The innovative microtopography and nanotopography laser-induced surface showed high biocompatibility with primary human osteoblast cultures and the absence of impurities. The innovative laser texture was capable of influencing the osteogenic process, confirming the critical role of titanium surface characteristics in the cell adhesion and bone deposition during the early phases of osseointegration. The association of human adipose stem cells and titanium surfaces laser-induced with an innovative procedure could generate promising improvements and developments in orthopedics, maxillofacial, and dental implant surgery.
本研究旨在比较两种创新的激光钛表面与喷砂酸蚀表面在成骨和初始骨沉积阶段对人成骨细胞行为的影响。
通过流式细胞术分析对人脂肪干细胞来源的人成骨细胞进行分选,并诱导其分化。40 天后,通过茜素红染色检测成骨分化,通过 Western blot(WB)和实时逆转录聚合酶链反应(RT-PCR)分析评估碱性磷酸酶(ALP)。当细胞达到汇合状态后,将人成骨细胞培养在两种不同的创新激光获得的钛表面(L1 和 L2)上,并与喷砂酸蚀(SBAE)表面作为对照进行比较。在不同时间点,通过细胞增殖活力测定(MTT)、扫描电子显微镜(SEM)、能谱分析(EDAX)、RT-PCR 分析成骨标志物以及 WB 分析基质细胞外磷糖蛋白(MEPE)、ALP 和骨钙素(OCN)来评估人成骨细胞的行为。

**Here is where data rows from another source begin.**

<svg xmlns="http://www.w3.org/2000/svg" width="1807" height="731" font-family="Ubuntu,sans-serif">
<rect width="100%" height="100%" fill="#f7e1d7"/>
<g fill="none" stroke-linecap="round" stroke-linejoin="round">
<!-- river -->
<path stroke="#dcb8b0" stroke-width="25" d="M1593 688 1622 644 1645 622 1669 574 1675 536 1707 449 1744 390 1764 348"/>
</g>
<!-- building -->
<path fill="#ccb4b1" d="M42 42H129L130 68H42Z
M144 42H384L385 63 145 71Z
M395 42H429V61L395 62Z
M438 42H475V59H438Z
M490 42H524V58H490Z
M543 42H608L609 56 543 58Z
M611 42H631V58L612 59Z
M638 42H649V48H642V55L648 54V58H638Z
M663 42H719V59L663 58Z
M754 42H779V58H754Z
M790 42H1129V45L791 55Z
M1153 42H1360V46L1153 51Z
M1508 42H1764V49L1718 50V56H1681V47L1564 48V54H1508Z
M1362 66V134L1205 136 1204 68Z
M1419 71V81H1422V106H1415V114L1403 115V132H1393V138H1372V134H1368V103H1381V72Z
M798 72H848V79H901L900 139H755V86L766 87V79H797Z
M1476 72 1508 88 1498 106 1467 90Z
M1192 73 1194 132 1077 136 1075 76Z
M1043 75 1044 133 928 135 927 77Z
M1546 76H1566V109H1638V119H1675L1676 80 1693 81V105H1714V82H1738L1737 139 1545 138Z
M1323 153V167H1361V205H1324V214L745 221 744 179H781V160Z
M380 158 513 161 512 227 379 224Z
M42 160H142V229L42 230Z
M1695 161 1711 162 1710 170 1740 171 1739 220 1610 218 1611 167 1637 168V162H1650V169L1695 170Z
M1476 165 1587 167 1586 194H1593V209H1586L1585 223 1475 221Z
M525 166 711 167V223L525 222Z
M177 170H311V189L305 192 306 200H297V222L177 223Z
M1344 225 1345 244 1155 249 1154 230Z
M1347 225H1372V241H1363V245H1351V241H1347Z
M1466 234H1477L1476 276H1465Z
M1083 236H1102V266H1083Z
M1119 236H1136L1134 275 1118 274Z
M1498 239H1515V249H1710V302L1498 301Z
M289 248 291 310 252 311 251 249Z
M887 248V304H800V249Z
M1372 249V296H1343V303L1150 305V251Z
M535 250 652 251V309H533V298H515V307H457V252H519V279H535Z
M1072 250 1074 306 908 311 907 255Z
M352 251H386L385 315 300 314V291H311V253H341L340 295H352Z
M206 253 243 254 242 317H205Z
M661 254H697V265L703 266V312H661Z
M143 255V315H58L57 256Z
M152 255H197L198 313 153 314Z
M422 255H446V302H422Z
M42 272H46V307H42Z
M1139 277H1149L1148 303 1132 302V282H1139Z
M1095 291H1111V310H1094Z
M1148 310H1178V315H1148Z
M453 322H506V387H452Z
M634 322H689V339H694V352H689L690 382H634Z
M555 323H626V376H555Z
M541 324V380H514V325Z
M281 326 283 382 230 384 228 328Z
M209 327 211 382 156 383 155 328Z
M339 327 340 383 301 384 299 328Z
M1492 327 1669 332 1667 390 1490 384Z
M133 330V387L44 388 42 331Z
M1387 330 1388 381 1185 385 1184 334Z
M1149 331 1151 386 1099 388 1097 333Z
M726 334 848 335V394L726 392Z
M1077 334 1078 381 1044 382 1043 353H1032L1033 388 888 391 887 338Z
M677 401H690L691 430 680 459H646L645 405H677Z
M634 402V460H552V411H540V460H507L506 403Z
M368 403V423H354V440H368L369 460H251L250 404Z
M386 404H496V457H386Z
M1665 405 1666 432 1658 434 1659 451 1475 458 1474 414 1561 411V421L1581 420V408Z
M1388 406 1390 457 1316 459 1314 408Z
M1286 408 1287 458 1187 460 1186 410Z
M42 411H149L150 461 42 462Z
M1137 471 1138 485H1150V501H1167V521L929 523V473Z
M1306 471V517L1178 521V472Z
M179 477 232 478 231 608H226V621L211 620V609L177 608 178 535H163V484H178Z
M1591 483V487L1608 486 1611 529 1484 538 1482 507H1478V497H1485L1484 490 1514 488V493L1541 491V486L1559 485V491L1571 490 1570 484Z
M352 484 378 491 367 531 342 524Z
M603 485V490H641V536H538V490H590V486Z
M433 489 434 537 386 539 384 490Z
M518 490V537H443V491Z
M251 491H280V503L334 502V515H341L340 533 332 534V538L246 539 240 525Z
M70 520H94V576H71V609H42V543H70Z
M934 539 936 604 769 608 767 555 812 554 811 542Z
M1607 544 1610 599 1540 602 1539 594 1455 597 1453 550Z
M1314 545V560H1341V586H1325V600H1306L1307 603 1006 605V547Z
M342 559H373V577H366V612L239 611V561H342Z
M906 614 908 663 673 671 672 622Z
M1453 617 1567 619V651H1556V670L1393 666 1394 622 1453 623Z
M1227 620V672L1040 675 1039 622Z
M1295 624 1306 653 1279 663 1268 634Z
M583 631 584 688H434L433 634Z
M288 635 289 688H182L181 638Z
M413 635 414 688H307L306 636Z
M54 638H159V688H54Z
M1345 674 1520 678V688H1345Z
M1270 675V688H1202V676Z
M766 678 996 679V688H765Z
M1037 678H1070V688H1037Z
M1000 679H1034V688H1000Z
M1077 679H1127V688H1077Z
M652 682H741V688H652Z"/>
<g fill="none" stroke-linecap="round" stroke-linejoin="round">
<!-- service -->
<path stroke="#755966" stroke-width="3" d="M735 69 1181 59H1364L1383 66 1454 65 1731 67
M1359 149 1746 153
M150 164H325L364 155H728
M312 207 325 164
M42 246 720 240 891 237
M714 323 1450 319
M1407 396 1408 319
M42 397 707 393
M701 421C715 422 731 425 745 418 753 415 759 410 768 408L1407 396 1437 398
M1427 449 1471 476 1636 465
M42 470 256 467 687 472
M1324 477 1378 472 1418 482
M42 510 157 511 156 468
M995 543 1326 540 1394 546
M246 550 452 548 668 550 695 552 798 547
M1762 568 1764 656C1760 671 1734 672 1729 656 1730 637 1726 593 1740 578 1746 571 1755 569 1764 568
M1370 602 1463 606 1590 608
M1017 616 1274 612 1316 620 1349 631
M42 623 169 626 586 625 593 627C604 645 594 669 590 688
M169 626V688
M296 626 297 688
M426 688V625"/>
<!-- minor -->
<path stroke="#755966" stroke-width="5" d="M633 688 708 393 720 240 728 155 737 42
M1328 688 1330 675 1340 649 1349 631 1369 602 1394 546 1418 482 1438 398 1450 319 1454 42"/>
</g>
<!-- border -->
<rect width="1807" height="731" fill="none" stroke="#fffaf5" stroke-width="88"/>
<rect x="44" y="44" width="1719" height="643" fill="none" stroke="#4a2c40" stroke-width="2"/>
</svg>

细胞分选后,人脂肪干细胞来源的人成骨细胞的 ALP mRNA 和蛋白表达水平逐渐增加。通过定量茜素红染色测定证实了成骨分化。轮廓测定和 SEM 分析显示 SBAE、L1 和 L2 标本之间存在显著差异。培养 20 天后,SEM 评价显示 SBAE 标本中仅有少量人成骨细胞和孤立的骨基质沉积部位。与此同时,在 L1 表面仅发现单层成骨细胞和初始骨沉积,而在 L2 标本上则发现了厚的网络,其中有扁平的大型星状细胞、许多细胞连接和强烈的钛附着,以及复杂的结晶骨矿化结构。培养 20 天后,对于所有钛样本,人成骨细胞的 EDAX 分析显示 L2 样本中没有杂质,并且骨基质沉积更高,而 L1 和 SBAE 样本则没有。
创新的微形貌和纳米形貌激光诱导表面与人原代成骨细胞培养具有高度的生物相容性,且无杂质。创新的激光纹理能够影响成骨过程,证实了钛表面特性在早期骨整合阶段细胞黏附和骨沉积中的关键作用。人脂肪干细胞与钛表面激光诱导的联合应用可能会在矫形、颌面和牙科植入手术方面带来有前景的改进和发展。